Désormais, s’il était voté en l’état début 2015, le projet de Loi de santé pourrait bien institutionnaliser la pratique. On n’y est pas encore, assure-t-on au CNOM. “L’Ordre va produire des propositions d’amendements, des articles complémentaires, pour demander un certain nombre de modifications”, poursuit le Dr Deseur.

 

Observatoire des refus de soins

“Nous argumenterons contre la mise en place d’un testing généralisé, auprès des services du ministère d’une part, et des parlementaires d’autre part. Il s’agit de défendre et d’exprimer un certain nombre de positions. Nous avons bon espoir d’être entendus, mais il faut les exprimer même si on devait ne pas être entendus.”

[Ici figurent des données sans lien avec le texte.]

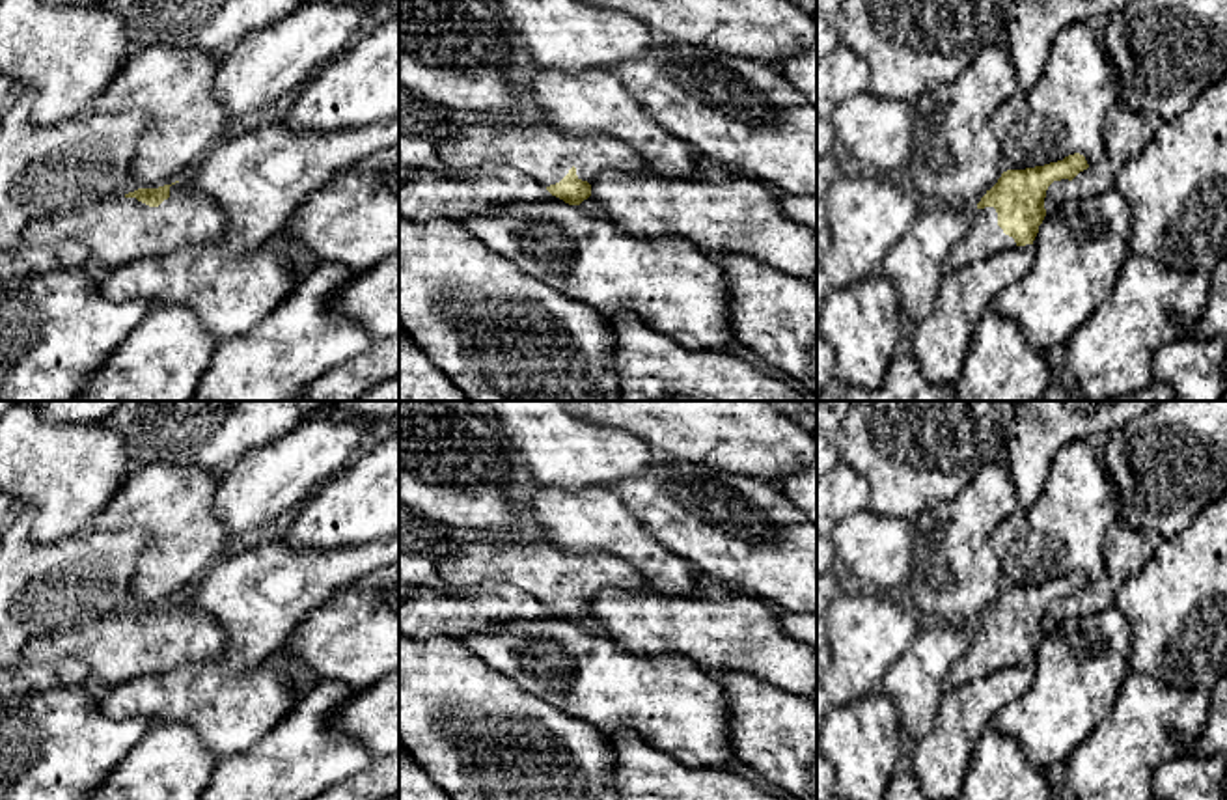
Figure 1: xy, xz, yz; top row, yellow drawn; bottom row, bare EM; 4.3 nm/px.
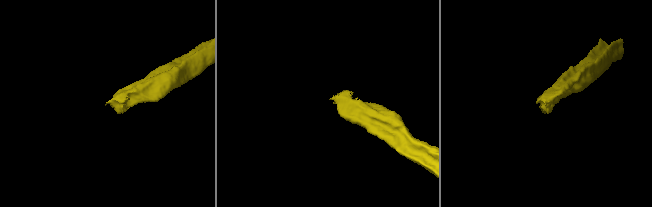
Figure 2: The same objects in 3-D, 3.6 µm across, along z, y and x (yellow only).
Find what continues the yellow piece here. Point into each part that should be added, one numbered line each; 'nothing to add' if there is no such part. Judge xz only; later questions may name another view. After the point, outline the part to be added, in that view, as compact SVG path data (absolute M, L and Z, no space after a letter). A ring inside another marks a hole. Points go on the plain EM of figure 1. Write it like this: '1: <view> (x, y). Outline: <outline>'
1: xz (536, 565). Outline: M474 535L457 541L438 569L448 587L477 589L498 582L518 587L545 606L559 600L572 584L578 597L589 602L602 589L651 587L623 558L608 552L567 552L541 535L517 541Z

Les “arguments” pourraient aller dans le sens d’un retour à “l’Observatoire des refus de soins”, qui figurait d’ailleurs dans l’avant-projet de Loi de santé, avant de disparaître du texte présenté en octobre par Marisol Touraine. Une idée qui semblait pourtant faire consensus tant chez les patients qu’auprès de l’Ordre. “L’Observatoire des refus de soins, que nous réclamions, a disparu ! Donc, si le testing ne sert ni à observer ni à dissuader les refus de soins… cela réduit grandement son intérêt”, souligne le Collectif, qui regrette qu’à ce jour “l’article reste très imprécis” et”ne prévoit aucune sanction, ni disciplinaire ni même administrative, ni même encore conventionnelle”.

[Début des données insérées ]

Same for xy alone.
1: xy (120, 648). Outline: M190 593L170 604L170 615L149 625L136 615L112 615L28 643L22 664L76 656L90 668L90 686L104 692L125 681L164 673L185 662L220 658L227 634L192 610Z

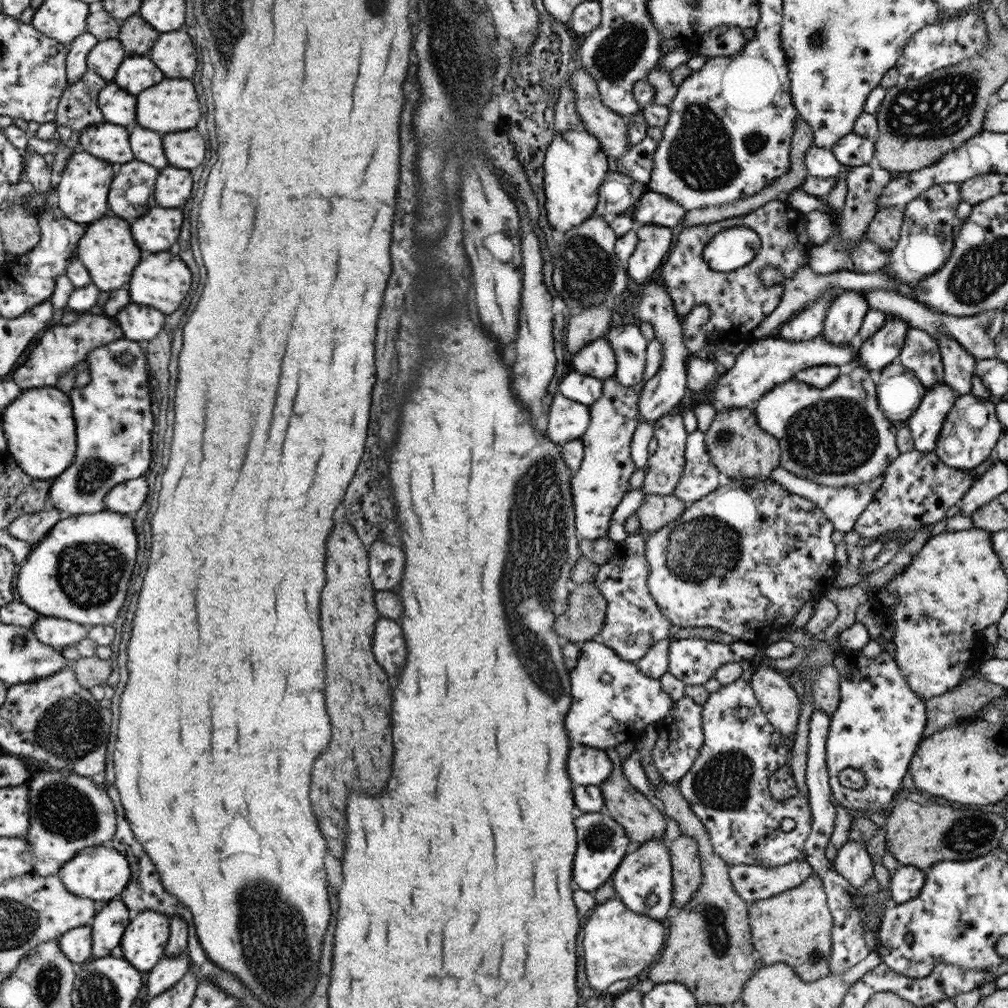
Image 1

“L’Observatoire, c’est un moyen de savoir ce qui se passe effectivement. Il faut connaître la réalité pour savoir de quoi on parle”, explique André Deseur. Il soutient que cette structure pourrait être confiée à un certain nombre de partenaires, dont l’Ordre et les représentants des usagers,pour faire remonter un certain nombre d’informations aux services de l’Etat. “On peut recevoir des plaintes de patients concernant des abus tarifaires, ou des refus de soins en matière de CMU-C ou d’AME. Lorsque le comportement a été signalé, il n’est pas illogique qu’il y ait un suivi” via des pratiques de testing. Dans un second temps, “si des comportements sont contraires à la loi, il est logique que cela aboutisse à un rappel à la loi et/ou à des sanctions, et il faut que les juridictions compétentes soient saisies.”

 

Seulement un projet

“Il y a très peu de plaintes concernant des refus de soins, glisse Aline Archimbaud, sénatrice de Seine-Saint-Denis. D’une part parce que la définition d’un refus de soins n’est pas claire, et d’autre part parce que certains patients sont accablés après un refus. Ils ne portent pas plainte.”

De son côté, André Deseur rappelle que le texte présenté n’est à ce jour qu’un projet, qui connaîtra encore des évolutions. “Le projet a encore à vivre avant d’être discuté et adopté.”